A: When the web of connotations of a strong preference falls apart, those are situations which should get an automatic penalty. Initially at least, those should be treated as bad situations worth avoiding.

Default weights in distant situations

When a web of connotation unravels, the preferences normally end up weaker than initially, because some of the connotations of those preferences are lost or even opposite. So, normally, preferences in these distant situations are quite weak.

But here I'm suggesting adding an explicit meta-preference to these situations. And one that the human subject might not have themselves. This doesn't fit in the formalism of this post. In the language of the forthcoming research agenda, this is a "Global meta-preferences about the outcome of the synthesis process".

Isn't this an overriding of the person's preference? It is, to some extent. But note the "Initially at least" clause in A. If we don't have other preferences about the distant situation, it should be avoided.

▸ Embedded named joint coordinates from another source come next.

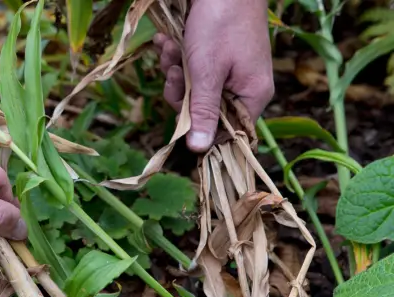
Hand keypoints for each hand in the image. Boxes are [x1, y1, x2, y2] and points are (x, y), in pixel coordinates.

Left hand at [154, 0, 273, 151]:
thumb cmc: (221, 23)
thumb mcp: (207, 72)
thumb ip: (203, 111)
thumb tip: (199, 151)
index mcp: (251, 96)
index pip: (227, 132)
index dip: (200, 130)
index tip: (181, 116)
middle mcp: (243, 88)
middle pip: (203, 111)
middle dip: (182, 92)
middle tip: (174, 72)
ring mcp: (229, 72)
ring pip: (192, 90)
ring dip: (175, 70)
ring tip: (170, 48)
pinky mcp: (215, 58)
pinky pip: (191, 70)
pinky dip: (176, 57)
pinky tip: (167, 41)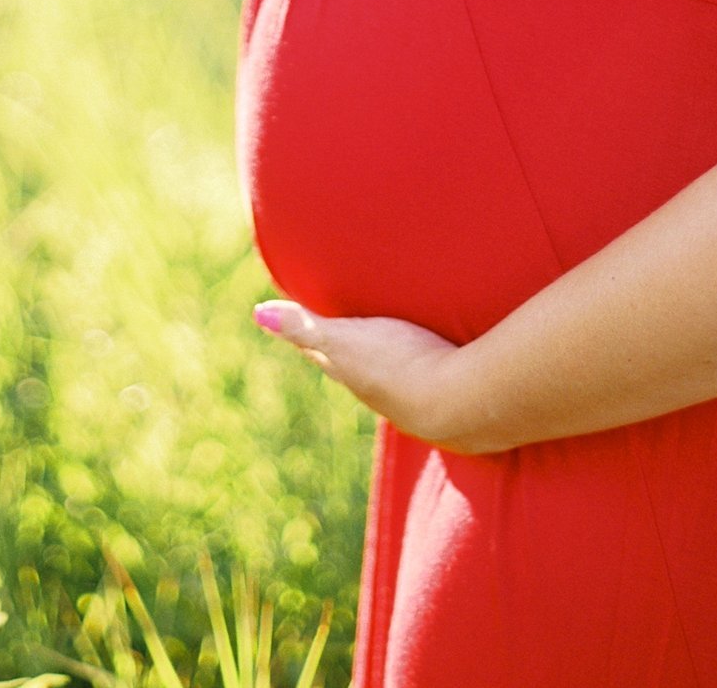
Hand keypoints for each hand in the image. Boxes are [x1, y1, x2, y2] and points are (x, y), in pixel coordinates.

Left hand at [253, 300, 486, 451]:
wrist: (460, 404)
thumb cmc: (397, 365)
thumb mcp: (345, 339)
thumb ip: (304, 326)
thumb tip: (257, 313)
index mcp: (350, 371)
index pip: (321, 352)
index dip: (309, 336)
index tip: (300, 319)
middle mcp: (375, 389)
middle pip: (352, 366)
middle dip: (343, 349)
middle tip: (336, 330)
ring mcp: (410, 398)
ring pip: (388, 375)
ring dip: (383, 360)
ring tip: (386, 344)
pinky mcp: (443, 397)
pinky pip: (423, 378)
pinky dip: (419, 368)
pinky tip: (431, 365)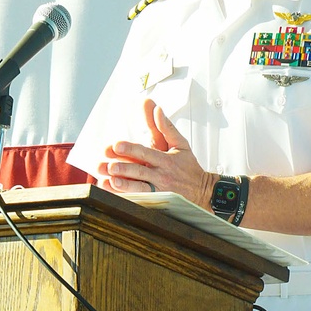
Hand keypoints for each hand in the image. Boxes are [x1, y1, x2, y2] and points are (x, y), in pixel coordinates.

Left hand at [98, 100, 214, 206]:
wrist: (202, 190)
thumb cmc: (189, 166)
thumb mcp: (181, 144)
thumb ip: (167, 127)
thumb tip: (157, 110)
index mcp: (165, 160)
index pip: (146, 153)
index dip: (131, 150)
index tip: (117, 145)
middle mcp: (161, 175)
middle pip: (140, 171)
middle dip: (124, 168)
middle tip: (109, 166)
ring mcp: (158, 189)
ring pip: (139, 188)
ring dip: (125, 185)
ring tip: (111, 181)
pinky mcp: (156, 200)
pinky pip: (140, 199)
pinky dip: (127, 196)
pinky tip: (115, 193)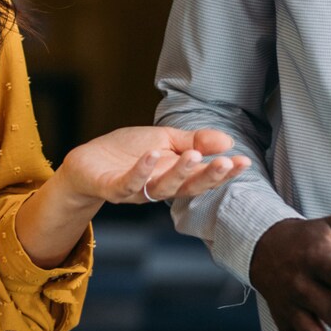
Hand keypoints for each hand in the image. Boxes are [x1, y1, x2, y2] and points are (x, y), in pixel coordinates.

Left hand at [57, 126, 245, 206]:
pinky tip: (152, 155)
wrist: (87, 162)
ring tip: (193, 155)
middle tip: (225, 162)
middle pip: (188, 187)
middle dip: (208, 176)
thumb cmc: (127, 153)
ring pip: (162, 187)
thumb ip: (194, 141)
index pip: (204, 177)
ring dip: (179, 173)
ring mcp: (137, 190)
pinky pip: (129, 183)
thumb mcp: (164, 140)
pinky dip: (141, 170)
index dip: (224, 173)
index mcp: (175, 176)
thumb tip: (229, 141)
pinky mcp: (113, 188)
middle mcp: (159, 187)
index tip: (244, 162)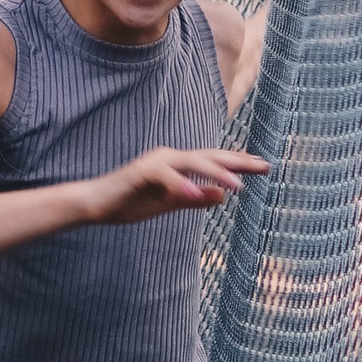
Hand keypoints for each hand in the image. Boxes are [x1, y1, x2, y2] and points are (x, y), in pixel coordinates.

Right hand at [82, 145, 268, 226]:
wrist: (96, 204)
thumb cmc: (131, 202)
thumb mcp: (170, 204)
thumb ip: (195, 198)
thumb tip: (223, 194)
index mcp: (178, 165)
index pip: (214, 161)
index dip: (239, 163)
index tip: (263, 166)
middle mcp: (170, 157)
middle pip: (210, 156)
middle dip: (238, 161)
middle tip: (265, 167)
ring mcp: (155, 162)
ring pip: (192, 162)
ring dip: (216, 173)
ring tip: (238, 187)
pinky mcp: (140, 172)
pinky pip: (165, 177)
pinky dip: (180, 185)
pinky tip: (195, 194)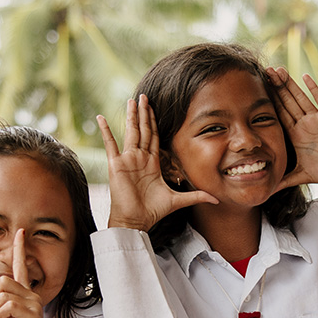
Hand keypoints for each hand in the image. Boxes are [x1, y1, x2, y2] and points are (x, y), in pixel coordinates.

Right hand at [98, 95, 215, 229]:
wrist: (135, 221)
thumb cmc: (153, 211)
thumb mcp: (178, 200)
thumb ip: (196, 195)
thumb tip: (217, 198)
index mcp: (152, 163)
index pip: (154, 137)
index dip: (154, 122)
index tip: (154, 108)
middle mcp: (139, 158)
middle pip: (142, 130)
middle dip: (144, 113)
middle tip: (145, 96)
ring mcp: (127, 160)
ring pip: (130, 132)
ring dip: (131, 116)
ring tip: (132, 100)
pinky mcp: (116, 164)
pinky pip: (110, 144)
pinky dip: (105, 131)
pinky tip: (100, 118)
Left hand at [266, 67, 317, 186]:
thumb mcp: (301, 175)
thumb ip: (285, 181)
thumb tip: (268, 191)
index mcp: (296, 134)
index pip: (279, 114)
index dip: (269, 102)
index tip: (257, 89)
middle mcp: (305, 123)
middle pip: (288, 102)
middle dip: (277, 87)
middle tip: (265, 71)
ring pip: (301, 98)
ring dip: (290, 85)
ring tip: (279, 70)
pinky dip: (314, 89)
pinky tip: (305, 77)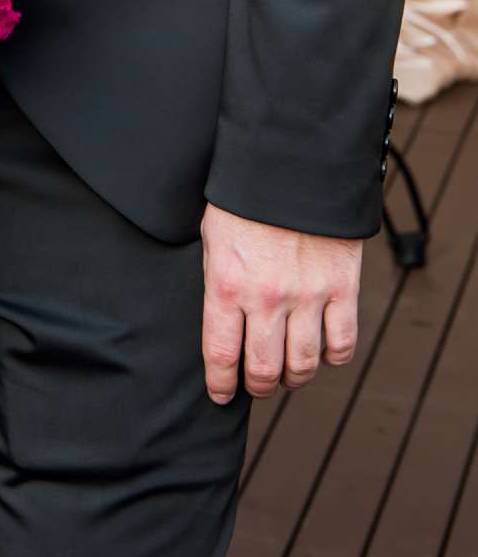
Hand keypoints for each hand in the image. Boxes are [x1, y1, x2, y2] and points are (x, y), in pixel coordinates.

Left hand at [200, 202, 361, 403]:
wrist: (292, 163)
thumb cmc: (246, 197)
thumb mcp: (214, 237)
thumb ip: (219, 283)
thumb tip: (223, 324)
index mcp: (227, 284)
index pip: (221, 354)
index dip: (221, 383)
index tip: (222, 393)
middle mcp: (267, 298)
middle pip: (264, 370)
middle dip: (258, 385)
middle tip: (257, 383)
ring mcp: (308, 296)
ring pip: (304, 365)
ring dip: (294, 377)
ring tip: (288, 372)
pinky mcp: (342, 288)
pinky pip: (343, 344)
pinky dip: (333, 357)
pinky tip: (322, 352)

But this penalty can be overcome by other considerations.

For example, the previous standard web of connotations for sexuality has fallen apart, while the gender one is unravelling; it's perfectly possible to have meta-preferences that would have told us to respect our reflection on issues like that, and our reflection might be fine with these new situations. Similarly, some (but not all) future changes to the human condition are things that would worry me initially but that I'd be ok with upon reflection; I myself have strong meta-preferences that these should be acceptable.

But for situations where our other preferences and meta-preferences don't weigh in, A would downgrade these distant worlds as a default (dis)preference. This adds an explicit level of status quo bias to our preferences, which I feel is justified: better to be prudent rather than reckless where our preferences and values are concerned. The time for (potential) recklessness is in the implementation of these values, not their definition.